── SUPPLIED TEXT

HELP US BUILD AN OLYMPIC AND PARALYMPIC LEGACY FOR ALL AUSTRALIANS
“We swim before we walk, and we swim when we can’t walk. Swimming could deliver our greatest Olympic and Paralympic legacy out of Brisbane 2032,” Swimming Australia CEO Eugenie Buckley.
Swimming Australia is bringing together everyone involved in swimming to deliver on a decade of opportunity as we look towards the 2032 Brisbane Olympic and Paralympic Games.
And we want to hear from you! Click here to participate
We invite you to be a part of a nation-wide consultation process to help us develop the BNE32 Swimming Legacy Impact Strategy.
How could our home Games make a real and positive difference to all Australians through swimming?
Participation and health and wellbeing is a key focus, along with legacy infrastructure, and high performance.
The success of the legacy impact will be dependent on the insights and input from, and collaboration with, the swimming membership, stakeholder and partnership communities.
How will you make a contribution to a legacy for all Australians through swimming?

────
── STUDY MATERIAL

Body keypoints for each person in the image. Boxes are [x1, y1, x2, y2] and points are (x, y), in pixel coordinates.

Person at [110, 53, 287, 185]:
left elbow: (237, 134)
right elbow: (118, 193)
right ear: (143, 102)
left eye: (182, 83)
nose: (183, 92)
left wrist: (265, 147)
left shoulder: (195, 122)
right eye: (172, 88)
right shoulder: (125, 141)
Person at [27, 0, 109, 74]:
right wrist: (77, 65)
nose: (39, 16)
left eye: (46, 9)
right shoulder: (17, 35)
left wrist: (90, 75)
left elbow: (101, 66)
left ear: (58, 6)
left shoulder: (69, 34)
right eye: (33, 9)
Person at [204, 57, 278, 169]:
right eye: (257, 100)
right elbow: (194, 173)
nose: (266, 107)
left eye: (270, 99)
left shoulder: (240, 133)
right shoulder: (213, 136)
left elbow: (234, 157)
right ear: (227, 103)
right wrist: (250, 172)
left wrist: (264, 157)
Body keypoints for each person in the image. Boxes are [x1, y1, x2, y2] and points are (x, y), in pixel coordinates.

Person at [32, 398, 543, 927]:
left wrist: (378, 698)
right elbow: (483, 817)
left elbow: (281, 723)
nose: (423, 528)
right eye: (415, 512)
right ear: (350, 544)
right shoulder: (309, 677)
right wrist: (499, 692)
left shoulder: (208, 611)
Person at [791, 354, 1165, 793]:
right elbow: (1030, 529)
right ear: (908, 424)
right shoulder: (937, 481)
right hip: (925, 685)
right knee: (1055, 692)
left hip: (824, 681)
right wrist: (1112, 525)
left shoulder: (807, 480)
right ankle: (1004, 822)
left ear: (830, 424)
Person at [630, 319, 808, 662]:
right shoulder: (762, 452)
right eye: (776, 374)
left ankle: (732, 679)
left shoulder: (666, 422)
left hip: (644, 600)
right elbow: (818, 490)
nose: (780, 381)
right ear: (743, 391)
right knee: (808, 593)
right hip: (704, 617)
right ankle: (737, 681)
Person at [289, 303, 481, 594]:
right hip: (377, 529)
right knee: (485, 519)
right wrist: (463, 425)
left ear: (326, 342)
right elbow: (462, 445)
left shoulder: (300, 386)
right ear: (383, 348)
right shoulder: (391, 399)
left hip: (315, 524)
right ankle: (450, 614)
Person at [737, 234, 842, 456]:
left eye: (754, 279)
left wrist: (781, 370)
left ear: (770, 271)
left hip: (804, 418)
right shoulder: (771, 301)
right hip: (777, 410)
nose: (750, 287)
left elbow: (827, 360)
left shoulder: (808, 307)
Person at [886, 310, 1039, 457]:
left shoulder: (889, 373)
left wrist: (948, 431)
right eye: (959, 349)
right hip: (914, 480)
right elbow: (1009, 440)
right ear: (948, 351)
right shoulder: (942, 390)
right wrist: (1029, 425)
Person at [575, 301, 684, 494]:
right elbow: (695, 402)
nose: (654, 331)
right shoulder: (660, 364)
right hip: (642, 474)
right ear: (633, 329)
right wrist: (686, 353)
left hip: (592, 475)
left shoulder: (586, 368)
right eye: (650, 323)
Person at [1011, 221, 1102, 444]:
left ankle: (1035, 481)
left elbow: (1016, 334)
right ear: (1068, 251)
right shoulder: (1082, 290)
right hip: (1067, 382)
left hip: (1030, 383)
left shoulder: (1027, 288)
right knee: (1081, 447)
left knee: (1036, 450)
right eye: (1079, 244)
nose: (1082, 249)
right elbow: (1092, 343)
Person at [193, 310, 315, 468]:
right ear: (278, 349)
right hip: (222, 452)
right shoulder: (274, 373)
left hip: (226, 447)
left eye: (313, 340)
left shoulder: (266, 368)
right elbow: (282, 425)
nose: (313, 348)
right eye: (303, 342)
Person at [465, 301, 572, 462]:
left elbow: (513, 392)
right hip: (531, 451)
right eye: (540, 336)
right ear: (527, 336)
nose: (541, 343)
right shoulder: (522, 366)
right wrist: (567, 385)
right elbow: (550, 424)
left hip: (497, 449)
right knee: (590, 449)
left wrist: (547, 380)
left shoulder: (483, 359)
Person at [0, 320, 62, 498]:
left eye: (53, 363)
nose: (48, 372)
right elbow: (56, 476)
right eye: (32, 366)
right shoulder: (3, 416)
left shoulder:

────

**EXERCISE REQUIREMENTS**
(a) In the Brisbane 2032 swimming legacy text, who is named as the CEO of Swimming Australia?
(b) Rewrite the passage of the swimming legacy text starting with "Participation and health" and going on through "and partnership communities.", swapping "insights" for "ideas".
(c) Extend the Brisbane 2032 swimming legacy text with new sentences that follow on from its final line.

**ANSWERS TO THE EXERCISES**
(a) Eugenie Buckley

(b)
Participation and health and wellbeing is a key focus, along with legacy infrastructure, and high performance.
The success of the legacy impact will be dependent on the ideas and input from, and collaboration with, the swimming membership, stakeholder and partnership communities.

(c)
Swimming Australia has established a BNE32 Legacy Advisory Committee, chaired by Grant Hackett OAM, with representatives from across the whole of the swimming community.
“Developing a strong and inspiring legacy unequivocally helps support the dreams and aspirations of future generations in swimming.” – Grant Hackett
Stakeholders from the swimming community will be invited to attend a series of roundtables:
Sydney – 27 April 2023
Brisbane – 3 May 2023
Melbourne – 12 May 2023
And we invite everyone with an interest in our sport to contribute to an online survey that has gone live today. Participate here
Swimming Australia plans to deliver the BNE32 Legacy Impact Strategy in July 2023.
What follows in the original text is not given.